### EXERCISE A
Condense the paragraph of the vaporization text that begins "Tower Records on Sunset Boulevard" into a shorter version that keeps its main facts.
### EXERCISE B
Please copy the records word for word, beginning at the line that contains "Access 600+ Exams" and stopping after the line that contains "広島平和記念資料館 学芸展示課".

### TEXT FOR ANALYSIS
════════════════════

Tech futurist Robert Tercek is author of Vaporized: Solid Strategies for Success in a Dematerialized World, (LifeTree Media, 2015). He addresses a problem which by now is well known to most of us, namely that there is a process of “vaporisation” occurring where former material industries are becoming dematerialised by digitalisation. A good example of this is given in Tercek’s discussion of what happened to Tower Records.:
https://vaporizedbook.com/what-happened-to-tower-records-7b243736d73a
Tower Records on Sunset Boulevard, Los Angeles was considered to be one of the most famous record shops in the world, and went strong for 36 years. But then the shop, and others in the chain closed in 2006. Other record shops closed soon after, because the physical products that they sold were replaced by MP3 players and the dawn of digital music, of downloadable music and subscription streaming-audio services. An entire industry was “vaporised” or digitalised. This is the thesis of Vaporized:
“My motto is “Whatever can be vaporized will be.” That means any part of your business or product that can be replaced by pure digital information almost certainly will be. No matter how badly you may wish to preserve your legacy business, you can’t stop this transformation process because dozens or even hundreds of other companies are already working on it. And it’s not just your stereo or your CD collection or your local record shop at stake. Your job, your company, even your identity are up for grabs as we make the transition from the real, tangible physical world to the digital domain. That’s why we are seeing so many companies crater and collapse completely, undone by nimbler rivals who use digital media to undermine their old-school counterparts. Just like Tower Records on the Sunset Strip, we’re now seeing entire product categories and sometimes entire businesses vanish overnight, replaced by pure software. The strangest part is that this process is almost entirely imperceptible until it’s complete. One day a store is selling familiar products, and the next day there’s a vacant shop with a For Lease sign in the window. The vaporized phenomenon now extends to every part of the globe as digital media reaches into every industry. Those who feel immune to it may be the most vulnerable to being blindsided.”

════════════════════

### DATA FOR THIS TASK
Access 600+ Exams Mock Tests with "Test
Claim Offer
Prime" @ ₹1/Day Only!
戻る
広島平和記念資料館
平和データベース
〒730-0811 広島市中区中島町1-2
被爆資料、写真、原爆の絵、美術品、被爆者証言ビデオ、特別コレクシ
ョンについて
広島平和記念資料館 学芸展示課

════════════════════

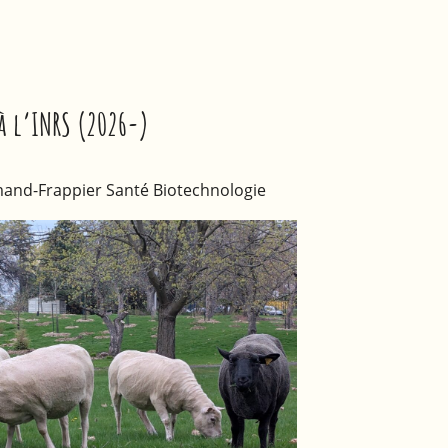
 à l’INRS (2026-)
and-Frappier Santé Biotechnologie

════════════════════

### REPLY A
Tower Records on Sunset Boulevard in Los Angeles was among the world's most famous record shops and ran for 36 years. In 2006 it closed, along with the rest of the chain. Other record shops soon followed as MP3 players, downloadable music, and subscription streaming services replaced the physical products they sold. A whole industry was "vaporised," or digitized, and this is the thesis of Vaporized.

### REPLY B
Access 600+ Exams Mock Tests with "Test
Claim Offer
Prime" @ ₹1/Day Only!
戻る
広島平和記念資料館
平和データベース
〒730-0811 広島市中区中島町1-2
被爆資料、写真、原爆の絵、美術品、被爆者証言ビデオ、特別コレクシ
ョンについて
広島平和記念資料館 学芸展示課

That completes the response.